_Exercises_
**A)** Answer these questions using the abstract on the revised Subjective Memory Complaints Questionnaire. Label each answer with the matching numeral.
(i) How many Alzheimer's disease patients were in the development dataset?
(ii) How does the original SMCQ weight its items?
(iii) Above what share of controls endorsing an item was that item excluded?
**B)** List every abbreviation that the abstract on the revised Subjective Memory Complaints Questionnaire defines, and give the full term for each.
**C)** Continue the abstract on the revised Subjective Memory Complaints Questionnaire from where it stops.

_Source passage_
--- START ---

Abstract
Background
Subjective memory complaints are potential early indicators of Alzheimer's disease (AD), but their diagnostic utility is limited by high prevalence in cognitively normal older adults. The original Subjective Memory Complaints Questionnaire (SMCQ) shows suboptimal specificity and assigns equal weight to all items.
Objective
To develop and validate a revised SMCQ (SMCQ-R) with improved diagnostic accuracy through systematic item selection and empirical weighting.
Methods
Using a development dataset (252 AD patients, 252 age/sex-matched controls), we: 1) excluded items endorsed by >33% of controls, 2) applied Least Absolute Shrinkage and Selection Operator (LASSO) regression for item selection, and 3) derived integer weights from regression coefficients. Diagnostic performance was compared between SMCQ-R and original SMCQ using receiver operating characteristic (ROC) analysis. Hierarchical regression assessed incremental value with the Mini-Mental Status Examination (MMSE).

--- END ---

_Raw data_
--- START ---

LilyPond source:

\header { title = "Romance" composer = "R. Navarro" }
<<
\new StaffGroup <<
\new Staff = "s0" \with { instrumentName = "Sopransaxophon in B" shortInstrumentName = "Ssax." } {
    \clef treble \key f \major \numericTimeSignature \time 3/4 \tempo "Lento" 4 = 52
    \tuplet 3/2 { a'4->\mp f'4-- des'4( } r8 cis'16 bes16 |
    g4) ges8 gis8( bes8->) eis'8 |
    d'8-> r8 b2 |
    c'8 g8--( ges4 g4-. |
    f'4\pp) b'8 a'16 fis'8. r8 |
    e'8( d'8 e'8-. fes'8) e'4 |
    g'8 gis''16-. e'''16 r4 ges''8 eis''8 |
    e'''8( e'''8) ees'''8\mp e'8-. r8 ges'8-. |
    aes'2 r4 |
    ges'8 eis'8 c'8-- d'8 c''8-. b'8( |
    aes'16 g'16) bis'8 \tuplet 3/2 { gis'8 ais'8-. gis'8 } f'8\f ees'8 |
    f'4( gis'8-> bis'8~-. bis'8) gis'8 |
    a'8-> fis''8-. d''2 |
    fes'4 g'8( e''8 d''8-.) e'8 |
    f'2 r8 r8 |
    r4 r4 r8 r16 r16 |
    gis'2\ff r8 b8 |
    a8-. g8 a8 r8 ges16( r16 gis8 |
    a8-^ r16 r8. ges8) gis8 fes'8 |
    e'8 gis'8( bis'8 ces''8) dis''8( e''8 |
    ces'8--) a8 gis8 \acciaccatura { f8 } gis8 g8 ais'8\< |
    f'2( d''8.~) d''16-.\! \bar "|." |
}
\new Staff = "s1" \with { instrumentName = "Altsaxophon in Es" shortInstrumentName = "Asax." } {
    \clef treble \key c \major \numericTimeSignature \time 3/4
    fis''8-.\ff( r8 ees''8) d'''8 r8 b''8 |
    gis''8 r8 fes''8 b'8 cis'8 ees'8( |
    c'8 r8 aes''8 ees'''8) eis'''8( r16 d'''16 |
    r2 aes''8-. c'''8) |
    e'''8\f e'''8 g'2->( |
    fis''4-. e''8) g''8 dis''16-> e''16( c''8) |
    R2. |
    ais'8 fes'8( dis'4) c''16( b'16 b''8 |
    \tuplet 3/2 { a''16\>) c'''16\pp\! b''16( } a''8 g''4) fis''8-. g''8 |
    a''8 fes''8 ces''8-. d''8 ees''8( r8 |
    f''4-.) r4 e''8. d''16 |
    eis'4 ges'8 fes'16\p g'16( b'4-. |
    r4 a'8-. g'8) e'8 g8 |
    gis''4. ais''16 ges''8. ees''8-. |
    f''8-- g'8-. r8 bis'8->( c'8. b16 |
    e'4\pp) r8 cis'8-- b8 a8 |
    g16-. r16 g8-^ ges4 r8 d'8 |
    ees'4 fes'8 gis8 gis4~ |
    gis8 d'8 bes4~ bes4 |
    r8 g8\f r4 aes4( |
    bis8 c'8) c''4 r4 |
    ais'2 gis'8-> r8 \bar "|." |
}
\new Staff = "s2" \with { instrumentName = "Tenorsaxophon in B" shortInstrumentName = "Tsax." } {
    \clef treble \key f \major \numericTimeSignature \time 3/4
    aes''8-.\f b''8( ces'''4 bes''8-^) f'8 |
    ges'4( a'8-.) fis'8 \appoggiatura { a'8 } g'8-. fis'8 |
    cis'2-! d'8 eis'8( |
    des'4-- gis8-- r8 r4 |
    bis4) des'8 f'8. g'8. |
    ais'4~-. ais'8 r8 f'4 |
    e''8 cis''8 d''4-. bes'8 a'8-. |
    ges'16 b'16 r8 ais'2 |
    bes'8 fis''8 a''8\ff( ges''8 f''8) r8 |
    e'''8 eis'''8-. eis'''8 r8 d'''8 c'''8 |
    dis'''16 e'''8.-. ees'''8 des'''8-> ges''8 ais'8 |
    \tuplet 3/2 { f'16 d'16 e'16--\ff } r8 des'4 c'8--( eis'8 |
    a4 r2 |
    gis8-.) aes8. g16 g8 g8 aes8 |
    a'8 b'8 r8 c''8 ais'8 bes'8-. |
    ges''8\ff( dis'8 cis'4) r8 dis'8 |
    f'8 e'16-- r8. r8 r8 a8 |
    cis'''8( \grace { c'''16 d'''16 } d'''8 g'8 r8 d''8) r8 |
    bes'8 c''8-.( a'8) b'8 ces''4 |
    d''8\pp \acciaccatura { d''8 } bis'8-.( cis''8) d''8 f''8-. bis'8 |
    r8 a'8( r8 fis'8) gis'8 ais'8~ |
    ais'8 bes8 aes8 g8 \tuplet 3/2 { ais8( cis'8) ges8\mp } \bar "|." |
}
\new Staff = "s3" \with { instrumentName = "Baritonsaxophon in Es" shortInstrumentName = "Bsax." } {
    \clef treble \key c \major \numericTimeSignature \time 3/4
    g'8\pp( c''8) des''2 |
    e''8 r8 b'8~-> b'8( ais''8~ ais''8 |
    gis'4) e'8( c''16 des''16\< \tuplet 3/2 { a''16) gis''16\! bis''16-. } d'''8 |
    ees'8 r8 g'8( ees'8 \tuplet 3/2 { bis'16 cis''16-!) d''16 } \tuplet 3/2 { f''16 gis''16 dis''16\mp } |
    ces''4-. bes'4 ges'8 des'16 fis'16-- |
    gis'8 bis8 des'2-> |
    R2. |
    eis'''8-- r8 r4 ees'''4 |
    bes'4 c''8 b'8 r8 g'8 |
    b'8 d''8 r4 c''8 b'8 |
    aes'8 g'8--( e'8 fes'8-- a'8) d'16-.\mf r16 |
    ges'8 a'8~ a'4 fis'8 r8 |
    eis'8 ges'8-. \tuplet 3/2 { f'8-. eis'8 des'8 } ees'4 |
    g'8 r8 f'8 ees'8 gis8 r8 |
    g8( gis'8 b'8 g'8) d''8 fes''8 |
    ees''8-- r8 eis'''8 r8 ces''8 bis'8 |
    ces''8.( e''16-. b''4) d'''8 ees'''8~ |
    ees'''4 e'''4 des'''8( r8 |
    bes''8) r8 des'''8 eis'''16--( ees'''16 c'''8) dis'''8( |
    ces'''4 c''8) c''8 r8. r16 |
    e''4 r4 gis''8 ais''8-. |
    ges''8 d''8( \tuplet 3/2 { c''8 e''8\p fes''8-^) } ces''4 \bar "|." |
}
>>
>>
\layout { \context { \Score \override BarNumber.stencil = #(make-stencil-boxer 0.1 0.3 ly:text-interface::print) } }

--- END ---

_Exercise results_
**A)**
(i) 252
(ii) It gives equal weight to all items.
(iii) Over 33%

**B)**
- AD: Alzheimer's disease
- SMCQ: Subjective Memory Complaints Questionnaire
- SMCQ-R: revised SMCQ
- LASSO: Least Absolute Shrinkage and Selection Operator
- ROC: receiver operating characteristic
- MMSE: Mini-Mental Status Examination

**C)**
Results
The 9-item SMCQ-R (score range: 0–30) showed higher AUC than the original SMCQ in the development dataset (0.868 versus 0.811, p < 0.001) and maintained comparable performance in an independent validation dataset. In the validation dataset, SMCQ-R showed modest but significant gains in specificity (0.850 versus 0.813, p = 0.031) and accuracy (0.816 versus 0.789, p = 0.061) with comparable area under the curve (AUC) and sensitivity. Combining SMCQ-R with MMSE improved classification accuracy to 89.5%, compared with 86.0% for MMSE alone.
Conclusions
The SMCQ-R refines subjective memory assessment through evidence-based refinement and provides incremental diagnostic value for early symptomatic AD screening.